PROBLEM STATEMENT:
Your answer should hold exactly the lines from the one with "ID-95, start: Mar 28 -> Mar 29" through the last line of the material below, nothing before and nothing extra.

AVAILABLE DATA:
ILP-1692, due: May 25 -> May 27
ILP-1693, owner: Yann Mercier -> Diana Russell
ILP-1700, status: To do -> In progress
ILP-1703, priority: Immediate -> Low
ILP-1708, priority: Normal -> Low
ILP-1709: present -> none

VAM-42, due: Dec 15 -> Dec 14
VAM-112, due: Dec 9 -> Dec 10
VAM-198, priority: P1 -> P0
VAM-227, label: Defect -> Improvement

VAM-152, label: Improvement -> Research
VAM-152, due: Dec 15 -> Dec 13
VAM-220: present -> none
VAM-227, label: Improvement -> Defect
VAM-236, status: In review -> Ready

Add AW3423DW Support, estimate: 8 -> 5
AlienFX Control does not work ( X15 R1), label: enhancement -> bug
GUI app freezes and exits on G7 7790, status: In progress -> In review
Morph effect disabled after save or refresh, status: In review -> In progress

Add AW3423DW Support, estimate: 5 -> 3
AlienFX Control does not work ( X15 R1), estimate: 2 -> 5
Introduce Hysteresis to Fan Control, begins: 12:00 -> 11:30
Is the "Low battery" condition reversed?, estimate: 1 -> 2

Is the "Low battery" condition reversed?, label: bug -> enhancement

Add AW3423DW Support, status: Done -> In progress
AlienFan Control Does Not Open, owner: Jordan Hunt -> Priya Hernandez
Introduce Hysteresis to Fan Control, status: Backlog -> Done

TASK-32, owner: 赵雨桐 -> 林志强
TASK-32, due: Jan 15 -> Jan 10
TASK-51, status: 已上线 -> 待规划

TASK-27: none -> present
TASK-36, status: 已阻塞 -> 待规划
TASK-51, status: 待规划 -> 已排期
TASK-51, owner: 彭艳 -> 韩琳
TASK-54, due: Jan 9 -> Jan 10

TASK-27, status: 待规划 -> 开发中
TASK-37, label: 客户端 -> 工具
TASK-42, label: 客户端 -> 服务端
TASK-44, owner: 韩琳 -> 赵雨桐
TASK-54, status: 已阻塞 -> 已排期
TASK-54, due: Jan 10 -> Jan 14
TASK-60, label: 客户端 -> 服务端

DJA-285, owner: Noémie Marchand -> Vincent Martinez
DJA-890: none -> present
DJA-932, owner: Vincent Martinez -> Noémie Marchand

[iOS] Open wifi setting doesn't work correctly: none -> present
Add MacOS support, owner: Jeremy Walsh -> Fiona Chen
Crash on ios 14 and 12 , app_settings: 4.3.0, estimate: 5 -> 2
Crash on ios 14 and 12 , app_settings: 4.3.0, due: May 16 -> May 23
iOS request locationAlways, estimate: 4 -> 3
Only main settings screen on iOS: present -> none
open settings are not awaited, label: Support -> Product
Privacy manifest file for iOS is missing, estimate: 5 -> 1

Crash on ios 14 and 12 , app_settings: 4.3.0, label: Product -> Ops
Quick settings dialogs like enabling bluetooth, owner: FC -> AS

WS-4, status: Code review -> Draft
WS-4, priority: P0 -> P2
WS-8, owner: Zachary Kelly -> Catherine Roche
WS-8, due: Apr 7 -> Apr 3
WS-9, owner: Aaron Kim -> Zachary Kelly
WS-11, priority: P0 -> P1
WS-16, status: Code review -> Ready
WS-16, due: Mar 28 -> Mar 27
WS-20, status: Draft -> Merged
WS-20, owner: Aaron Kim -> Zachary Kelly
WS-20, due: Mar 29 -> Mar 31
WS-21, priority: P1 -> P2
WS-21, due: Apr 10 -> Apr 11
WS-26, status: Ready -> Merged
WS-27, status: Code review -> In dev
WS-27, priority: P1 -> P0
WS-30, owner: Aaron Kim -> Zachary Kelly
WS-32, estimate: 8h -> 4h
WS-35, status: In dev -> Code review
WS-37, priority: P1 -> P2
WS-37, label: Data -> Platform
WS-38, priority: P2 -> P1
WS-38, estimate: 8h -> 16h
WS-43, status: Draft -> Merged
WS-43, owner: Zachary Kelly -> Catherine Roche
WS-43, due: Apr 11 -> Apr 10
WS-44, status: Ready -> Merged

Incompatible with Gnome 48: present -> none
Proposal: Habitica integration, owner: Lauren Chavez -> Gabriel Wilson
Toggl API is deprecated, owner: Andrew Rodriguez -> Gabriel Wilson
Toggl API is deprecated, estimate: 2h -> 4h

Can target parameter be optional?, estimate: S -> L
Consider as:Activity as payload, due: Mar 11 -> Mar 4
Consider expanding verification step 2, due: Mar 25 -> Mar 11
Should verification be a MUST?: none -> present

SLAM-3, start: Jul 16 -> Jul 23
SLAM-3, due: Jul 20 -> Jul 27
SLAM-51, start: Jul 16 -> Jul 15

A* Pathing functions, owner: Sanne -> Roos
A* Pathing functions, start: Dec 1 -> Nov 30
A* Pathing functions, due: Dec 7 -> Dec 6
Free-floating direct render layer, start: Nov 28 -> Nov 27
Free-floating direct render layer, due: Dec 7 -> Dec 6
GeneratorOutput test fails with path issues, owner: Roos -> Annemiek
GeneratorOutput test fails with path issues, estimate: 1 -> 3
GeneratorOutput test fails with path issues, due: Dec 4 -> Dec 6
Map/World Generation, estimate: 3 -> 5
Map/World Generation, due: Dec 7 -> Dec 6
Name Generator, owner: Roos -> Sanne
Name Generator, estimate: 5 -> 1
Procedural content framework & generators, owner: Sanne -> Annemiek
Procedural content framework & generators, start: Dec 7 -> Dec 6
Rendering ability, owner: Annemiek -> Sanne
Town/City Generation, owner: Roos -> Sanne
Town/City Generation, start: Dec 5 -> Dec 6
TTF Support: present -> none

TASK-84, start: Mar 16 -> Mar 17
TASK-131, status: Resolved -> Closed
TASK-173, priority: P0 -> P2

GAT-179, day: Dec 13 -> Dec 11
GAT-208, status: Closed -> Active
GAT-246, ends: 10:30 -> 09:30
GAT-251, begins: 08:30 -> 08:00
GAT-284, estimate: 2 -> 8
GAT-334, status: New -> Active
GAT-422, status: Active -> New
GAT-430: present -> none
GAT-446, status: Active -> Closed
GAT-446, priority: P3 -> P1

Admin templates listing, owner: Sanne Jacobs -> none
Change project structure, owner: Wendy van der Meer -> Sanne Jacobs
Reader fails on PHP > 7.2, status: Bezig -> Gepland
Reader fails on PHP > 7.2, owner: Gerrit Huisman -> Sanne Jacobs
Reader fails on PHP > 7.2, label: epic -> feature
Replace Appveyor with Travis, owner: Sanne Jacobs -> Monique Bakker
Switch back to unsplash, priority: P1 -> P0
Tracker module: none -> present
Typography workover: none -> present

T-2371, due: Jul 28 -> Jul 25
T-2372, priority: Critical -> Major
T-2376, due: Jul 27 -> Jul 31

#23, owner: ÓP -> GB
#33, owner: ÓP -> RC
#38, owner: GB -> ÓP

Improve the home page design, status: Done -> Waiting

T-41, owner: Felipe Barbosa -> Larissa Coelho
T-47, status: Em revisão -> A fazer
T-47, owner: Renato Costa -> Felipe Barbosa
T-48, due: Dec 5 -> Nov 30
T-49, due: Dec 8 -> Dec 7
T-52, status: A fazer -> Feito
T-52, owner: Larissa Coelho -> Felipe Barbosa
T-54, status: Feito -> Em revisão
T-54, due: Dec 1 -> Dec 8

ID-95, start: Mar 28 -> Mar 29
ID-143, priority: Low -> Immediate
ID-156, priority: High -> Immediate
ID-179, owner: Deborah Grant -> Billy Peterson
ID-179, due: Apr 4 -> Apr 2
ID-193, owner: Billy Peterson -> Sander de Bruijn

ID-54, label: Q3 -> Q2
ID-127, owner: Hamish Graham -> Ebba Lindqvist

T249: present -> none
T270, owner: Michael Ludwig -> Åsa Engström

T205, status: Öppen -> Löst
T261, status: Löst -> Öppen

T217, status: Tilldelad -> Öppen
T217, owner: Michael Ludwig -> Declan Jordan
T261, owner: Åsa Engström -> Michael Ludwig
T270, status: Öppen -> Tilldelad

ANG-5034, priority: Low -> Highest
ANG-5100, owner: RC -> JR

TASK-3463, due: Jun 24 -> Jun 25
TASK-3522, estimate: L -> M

EXERCISE RESULT:
ID-95, start: Mar 28 -> Mar 29
ID-143, priority: Low -> Immediate
ID-156, priority: High -> Immediate
ID-179, owner: Deborah Grant -> Billy Peterson
ID-179, due: Apr 4 -> Apr 2
ID-193, owner: Billy Peterson -> Sander de Bruijn

ID-54, label: Q3 -> Q2
ID-127, owner: Hamish Graham -> Ebba Lindqvist

T249: present -> none
T270, owner: Michael Ludwig -> Åsa Engström

T205, status: Öppen -> Löst
T261, status: Löst -> Öppen

T217, status: Tilldelad -> Öppen
T217, owner: Michael Ludwig -> Declan Jordan
T261, owner: Åsa Engström -> Michael Ludwig
T270, status: Öppen -> Tilldelad

ANG-5034, priority: Low -> Highest
ANG-5100, owner: RC -> JR

TASK-3463, due: Jun 24 -> Jun 25
TASK-3522, estimate: L -> M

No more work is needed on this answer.